# Question about cardinality and CH

1. Oct 31, 2010

### Werg22

Under the continuum hypothesis, we readily see that that $$|{a < \aleph_1 : \textrm{a is a cardinal}}| = \aleph_0$$. What happens under the negation of CH? Is this equality still true or not? If the latter, always under the negation of CH, are there any infinite cardinals lambda for which the inequality $$|{a < \lambda : \textrm{a is a cardinal}}| = \lambda$$ fails?

Last edited: Oct 31, 2010
2. Oct 31, 2010

### micromass

First, what do you mean with $$|a<\aleph_1 : a \text{ is a cardinal}|$$. Do you simply mean the cardinality of the set $$\{a<\aleph_1 : a \text{ is a cardinal}\}$$??

In that case, it is always true that

$$\{a<\aleph_1 : a \text{ is a cardinal}\}=\mathbb{N}\cup \{\aleph_0\}$$

So wheter CH holds or not, this set is always countable.
In general we have that (by definition almost)

$$\{a<\aleph_\alpha : a \text{ is a cardinal}\}=\mathbb{N}\cup \{\aleph_\beta~\vert~\beta<\alpha\}$$.

For your second question, this is not always true. For example:

$$\{a<\aleph_2 : a \text{ is a cardinal}\}=\mathbb{N}\cup \{\aleph_0,\aleph_1\}$$.

But this is also countable, so $$|a<\aleph_2 : a \text{ is a cardinal}|=\aleph_0$$

Where CH does come in to play, is with the set

$$|a<2^{\aleph_0} : a \text{ is a cardinal}|$$

If CH is true, then this is $$\aleph_0$$. But if CH is not true, then it can be any cardinal.
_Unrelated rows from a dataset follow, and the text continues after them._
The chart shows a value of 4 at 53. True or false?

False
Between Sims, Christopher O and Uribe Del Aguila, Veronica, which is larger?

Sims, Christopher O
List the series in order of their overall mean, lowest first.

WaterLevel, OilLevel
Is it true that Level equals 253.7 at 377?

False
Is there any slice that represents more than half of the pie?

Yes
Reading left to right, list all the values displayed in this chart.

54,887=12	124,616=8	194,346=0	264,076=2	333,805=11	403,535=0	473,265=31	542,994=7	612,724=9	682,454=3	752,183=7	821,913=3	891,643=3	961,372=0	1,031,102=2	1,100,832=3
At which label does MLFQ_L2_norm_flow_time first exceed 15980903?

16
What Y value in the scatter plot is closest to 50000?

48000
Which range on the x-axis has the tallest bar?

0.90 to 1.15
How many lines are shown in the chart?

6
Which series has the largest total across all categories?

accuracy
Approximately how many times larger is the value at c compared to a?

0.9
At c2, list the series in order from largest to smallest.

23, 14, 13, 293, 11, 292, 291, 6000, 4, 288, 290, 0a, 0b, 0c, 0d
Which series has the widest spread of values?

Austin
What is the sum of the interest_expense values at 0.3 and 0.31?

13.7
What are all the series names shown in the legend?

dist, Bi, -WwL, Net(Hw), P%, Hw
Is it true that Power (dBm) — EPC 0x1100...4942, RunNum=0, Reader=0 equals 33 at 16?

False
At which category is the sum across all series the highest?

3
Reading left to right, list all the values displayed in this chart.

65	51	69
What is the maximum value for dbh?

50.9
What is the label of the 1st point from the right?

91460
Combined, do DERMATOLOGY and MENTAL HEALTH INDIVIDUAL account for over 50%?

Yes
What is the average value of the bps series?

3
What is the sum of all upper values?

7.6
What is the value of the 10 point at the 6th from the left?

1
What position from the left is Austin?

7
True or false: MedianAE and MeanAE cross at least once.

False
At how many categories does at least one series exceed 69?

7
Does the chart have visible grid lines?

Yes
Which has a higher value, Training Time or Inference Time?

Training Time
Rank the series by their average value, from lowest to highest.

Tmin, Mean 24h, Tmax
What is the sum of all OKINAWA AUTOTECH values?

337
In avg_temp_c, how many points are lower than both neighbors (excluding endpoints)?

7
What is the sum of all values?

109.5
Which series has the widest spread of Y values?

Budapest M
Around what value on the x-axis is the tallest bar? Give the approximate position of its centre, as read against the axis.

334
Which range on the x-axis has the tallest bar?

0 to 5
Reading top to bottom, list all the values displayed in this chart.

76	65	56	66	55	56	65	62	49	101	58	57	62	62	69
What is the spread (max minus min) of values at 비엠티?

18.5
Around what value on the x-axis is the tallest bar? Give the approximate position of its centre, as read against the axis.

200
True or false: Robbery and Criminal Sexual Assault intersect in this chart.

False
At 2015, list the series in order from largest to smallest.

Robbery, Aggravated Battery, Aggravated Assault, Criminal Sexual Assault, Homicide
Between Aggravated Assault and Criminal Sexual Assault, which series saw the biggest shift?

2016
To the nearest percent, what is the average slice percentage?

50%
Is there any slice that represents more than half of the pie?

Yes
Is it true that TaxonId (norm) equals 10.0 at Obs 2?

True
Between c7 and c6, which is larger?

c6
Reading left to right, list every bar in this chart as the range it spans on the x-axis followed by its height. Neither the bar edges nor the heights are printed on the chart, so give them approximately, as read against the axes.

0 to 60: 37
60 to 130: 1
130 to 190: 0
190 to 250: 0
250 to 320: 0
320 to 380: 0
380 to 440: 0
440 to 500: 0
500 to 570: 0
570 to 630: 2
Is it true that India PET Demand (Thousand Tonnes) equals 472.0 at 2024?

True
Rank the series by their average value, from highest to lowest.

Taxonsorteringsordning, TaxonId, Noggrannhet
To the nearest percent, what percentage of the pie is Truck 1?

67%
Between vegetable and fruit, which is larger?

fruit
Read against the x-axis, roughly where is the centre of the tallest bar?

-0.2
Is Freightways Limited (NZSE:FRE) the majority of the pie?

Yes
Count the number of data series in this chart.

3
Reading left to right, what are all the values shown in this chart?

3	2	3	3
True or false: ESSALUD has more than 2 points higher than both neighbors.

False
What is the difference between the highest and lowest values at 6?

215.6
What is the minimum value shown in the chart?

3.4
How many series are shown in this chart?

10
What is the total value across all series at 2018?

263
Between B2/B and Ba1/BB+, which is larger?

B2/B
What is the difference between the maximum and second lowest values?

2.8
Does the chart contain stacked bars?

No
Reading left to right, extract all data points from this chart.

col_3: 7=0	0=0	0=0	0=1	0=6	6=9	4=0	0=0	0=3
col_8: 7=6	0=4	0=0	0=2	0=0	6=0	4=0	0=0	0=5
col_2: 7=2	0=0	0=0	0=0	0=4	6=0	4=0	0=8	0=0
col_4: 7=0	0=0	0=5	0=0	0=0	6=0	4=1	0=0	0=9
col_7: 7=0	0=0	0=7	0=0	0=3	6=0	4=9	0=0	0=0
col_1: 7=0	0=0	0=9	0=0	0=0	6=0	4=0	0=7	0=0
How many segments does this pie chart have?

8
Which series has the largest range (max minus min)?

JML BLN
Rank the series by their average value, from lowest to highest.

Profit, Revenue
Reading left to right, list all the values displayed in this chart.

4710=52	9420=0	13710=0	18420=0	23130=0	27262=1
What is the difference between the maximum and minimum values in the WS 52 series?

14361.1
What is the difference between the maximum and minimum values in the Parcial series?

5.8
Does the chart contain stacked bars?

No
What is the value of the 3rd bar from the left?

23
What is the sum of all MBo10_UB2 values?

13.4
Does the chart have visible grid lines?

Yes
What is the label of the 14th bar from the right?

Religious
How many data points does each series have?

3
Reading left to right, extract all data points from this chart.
E.g. it is consistent with ZFC that

$$|a<2^{\aleph_0} : a \text{ is a cardinal}|=\aleph_{666}$$

and so on if you replace 666 with any ordinal.

3. Oct 31, 2010

### CRGreathouse

I don't think you can replace it with any ordinal. What about, e.g., $$\omega_1$$? Could that really be consistent?

4. Oct 31, 2010

### micromass

But it is consistent with ZFC that $$2^{\aleph_0}=\aleph_{\omega_1}$$. See Easton's theorem...

5. Oct 31, 2010

### yossell

I believe there are some very weak limits on possible cardinalities of the continuum - I think the cofinality of the continuum is uncountable, and so, for instance, 2^aleph_0 can't be aleph_omega.

6. Oct 31, 2010

### Werg22

Many thanks micromass, you're clarified a few things for me.